La iniciativa que regulará el outsourcing o subcontratación entra en su recta final en el Congreso de la Unión; su discusión asemeja un cuarto de terapia intensiva: cualquier movimiento brusco puede lastimar a nuestros vecinos del norte y al empresariado, ni más ni menos que en tiempos electorales.
El cálculo que estrategas electorales estarán haciendo es qué es de esas iniciativas tóxicas en campañas; sin embargo la otra visión estratégica pasa por un camino contrario, ya que la narrativa es precisamente fortalecer que este cambio regulatorio beneficiaría a la base trabajadora por encima del empresario.
Cualquiera que sea la óptica, lo tangible es que si no se hacen los ajustes y se encuentra un justo medio en la regulación, se estaría tejiendo una camisa de fuerza a la competitividad que como país, hoy más que nunca, requiere incentivos para salir de la crisis pandémica.
Las reformas a la Ley Federal del Trabajo, hasta el día de hoy, traen equiparadas conductas de subcontratación con delitos fiscales o penales; la gravedad es que no se ha encontrado claridad en los escribanos legislativos para lograr un equilibrio en prohibir simulaciones en detrimento al fisco o en no darle plenitud laboral a los trabajadores, con la necesidad para que las empresas puedan subcontratar un servicio a otra empresa especializada y pueda con ello deducir ese servicio, sin que medien burocracias.
Las alertas, tanto a esta ley laboral, a la reforma del Banco de México, así como a la de las calificadoras, están encendidas.
En juego está no sólo el óptimo cumplimiento a las relaciones comerciales con nuestros aliados del norte, sino también que esto afecte la generación de empleos y complique aún más las dificultades operativas de las empresas, ante las mermas de la pandemia.

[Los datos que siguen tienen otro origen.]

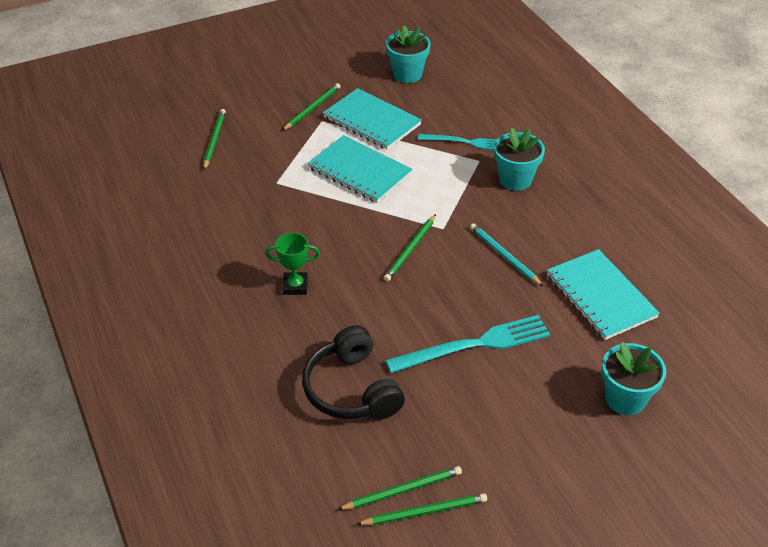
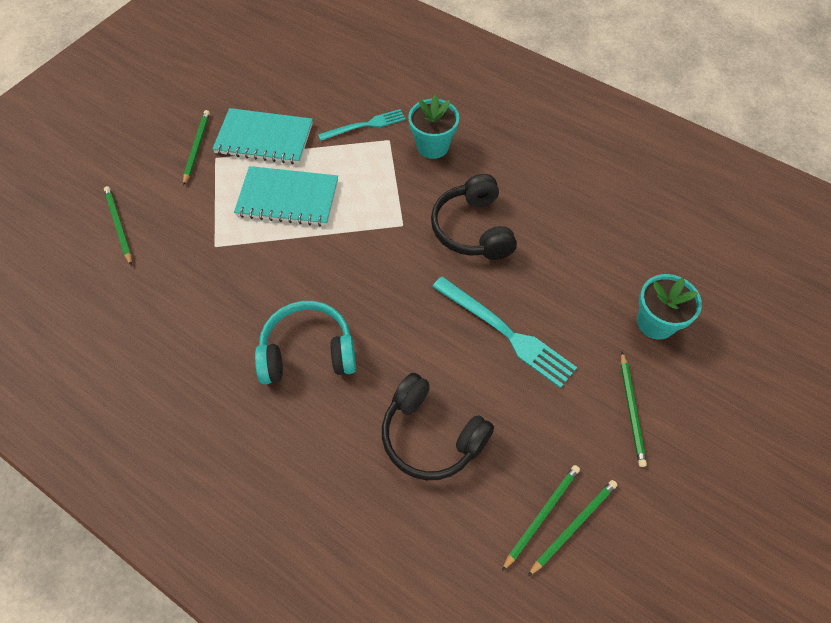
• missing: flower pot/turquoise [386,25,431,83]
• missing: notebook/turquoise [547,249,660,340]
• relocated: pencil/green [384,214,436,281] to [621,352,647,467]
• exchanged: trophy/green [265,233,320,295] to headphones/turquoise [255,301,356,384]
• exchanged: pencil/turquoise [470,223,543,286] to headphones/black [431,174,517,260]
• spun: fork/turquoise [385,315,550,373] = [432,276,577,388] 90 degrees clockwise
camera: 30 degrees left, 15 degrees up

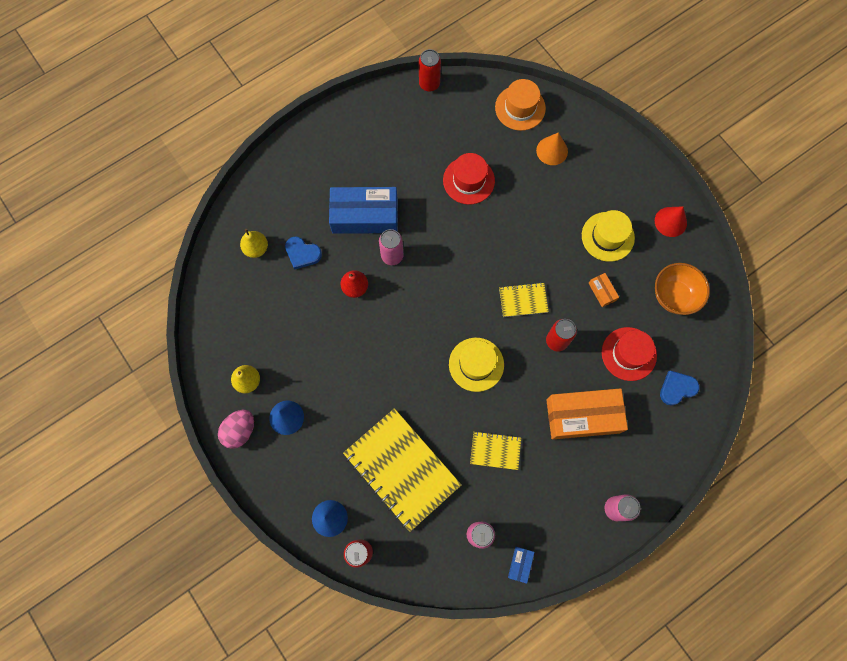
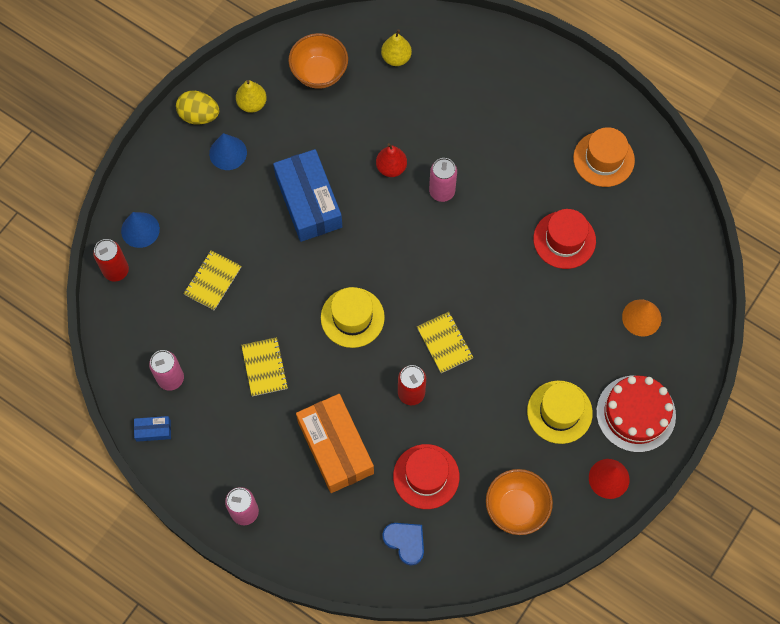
• missing: heart/blue [285,236,322,270]
• missing: can/red [419,49,441,92]
• missing: box/orange [588,273,619,307]
• appeared: bowl/orange [288,33,348,89]
• appeared: cake/red [596,375,676,452]
• relocated: box/blue [329,187,398,234] to [273,149,342,242]
• relocated: hat/orange [495,79,546,131] to [573,127,635,187]
• colour: egg/pink [218,410,254,449] to egg/yellow [176,91,219,124]
• size: notebook/yellow [343,408,461,532] = [183,250,241,311] x0.48
camera: 70 degrees right, 5 degrees down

Lo deseable sería reflexionar esta reforma sin demonizar ninguna práctica y sin lanzar juicios de valor; deseable sería una discusión legislativa sin fobias ni filias y donde el Gobierno pueda castigar a quien haga mal uso de figuras jurídicas para negocios multimillonarios, sin que esto genere terrorismo o contracción de la actividad empresarial.
Que el debate nacional a la ley de outsourcing sea respetuoso y cuidadoso; hoy en día no podemos darnos el gusto de enviar mensajes equivocados a la inversión y no por querer eliminar una práctica indebida nos vayamos a dar un balazo en el pie en la necesaria generación de productividad y empleos.
Si lo que se desea es llegar al crecimiento del PIB a un 4% y darle la vuelta a la desocupación, la apuesta es blindar esta reforma con simplificación administrativa y que las prohibiciones a la simulación lleguen a ser efectivas sin que encuentren salidas tramposas.
Finalmente, los diputados y los senadores tienen el enorme reto de afrontar la discusión, de forma tal, que las inquietudes entre ambas visiones queden satisfechas.
Veremos qué sucede. Pero la ley del outsourcing no debe llevarnos a escenarios de vencedores, ni vencidos.